Far away in some Bavarian village, I see his doting dam
Lighting candles in a mountain church
And praying for his safe return.
Quietly I move away - off to another ‘killing’ niche,
Leaving him to the swarming flies and ants
And an unfinished letter home.
Yes .... How easy it is to snuff a candle.

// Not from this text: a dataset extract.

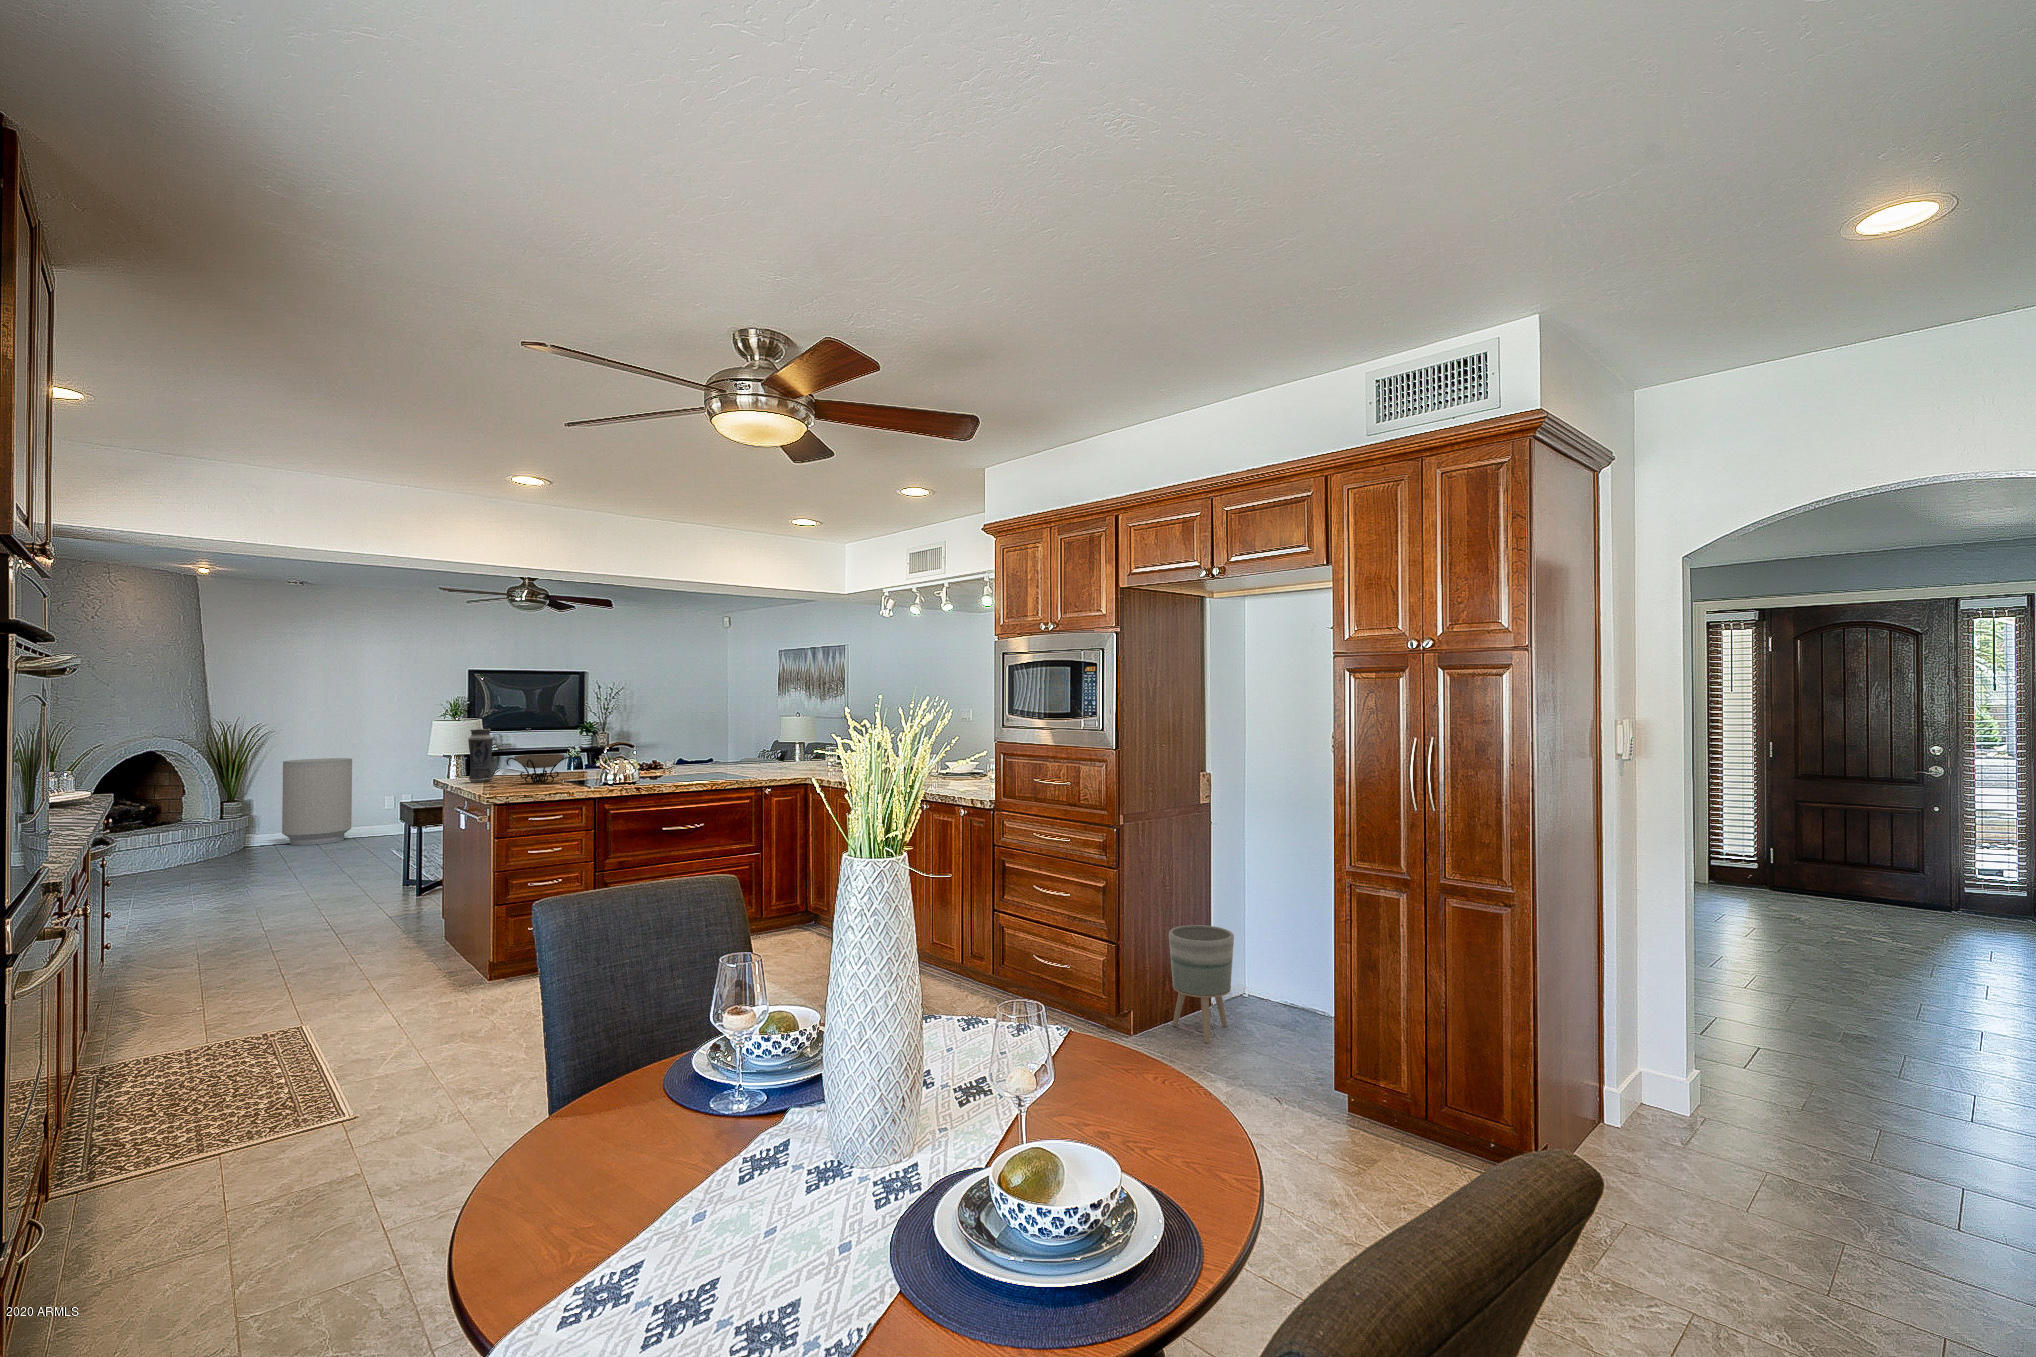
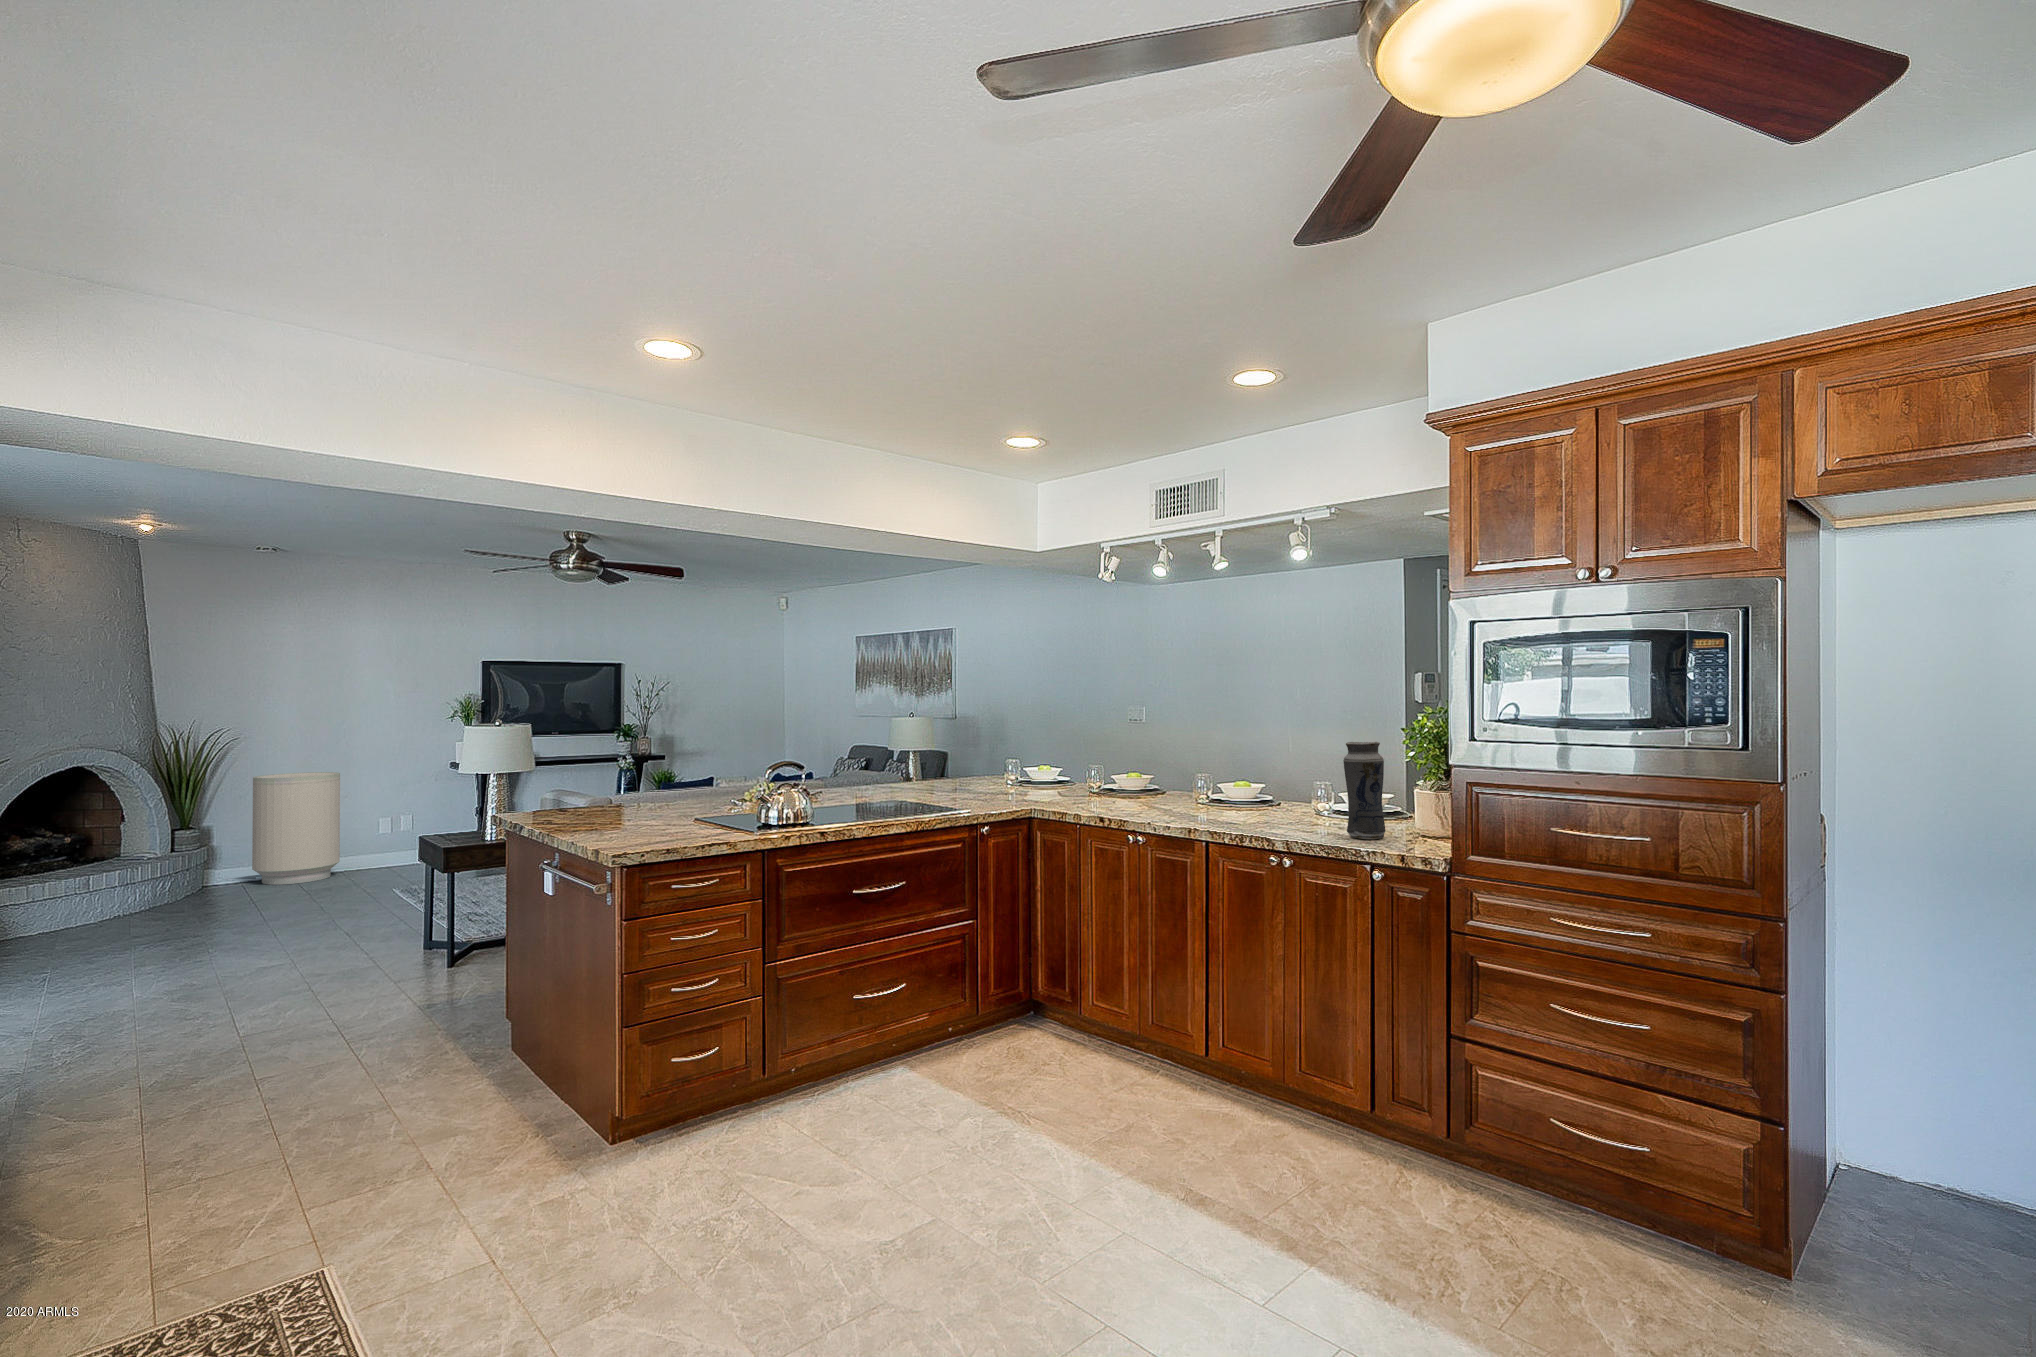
vase: present [468,729,493,782] -> present [1343,742,1386,839]
decorative bowl: present [507,754,572,783] -> none [612,778,709,823]
planter: present [1169,925,1234,1043] -> none [1834,1080,1986,1307]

I was in “I” Section along with Battalion Snipers (August). The above is a lurid description of a ‘Kill’ made by one of the snipers [John told it was himself - PB].



“SHELL SHOCK”

(Normandy, Grimbosq, August 1944)

He sits beneath the apple bough,
head rocking, consoling his child of grief,
cossetted against further rebuff,
locked within a ‘wild encephalic cage’,
detached from reality, wherein
the Kaleidoscope moves incessantly -
the field within that grey mass of
writhing cerebral matter .... sprouts, cabbages,
heartless brassicas, mindless in origin
and yet, he knows them not,
for he, in one crashing fulmination of heat,
blast and shuddering inferno
became one of them as the tank erupted
and left him sere to the last innate shred
of realistic existence.
Now, infinity, beyond the endless blue
of diverse horizons, is his sole escape.
We leave him conversing with his cindered crew
the comforting ‘red cross arm bands’
and an army of ants marching his arms and face.
And as we look back, we realise that outwardly,
he is a picture of vibrant youth and health
tanned by the glowing Normandy sun.
‘Mens sana in Corpore Sano”, mutters our ‘one pipper’
or something like that.

A surviving Tank-man from a Sherman tank that had gone up in flames. Shocked out of his mind, but outwardly he looked the picture of health.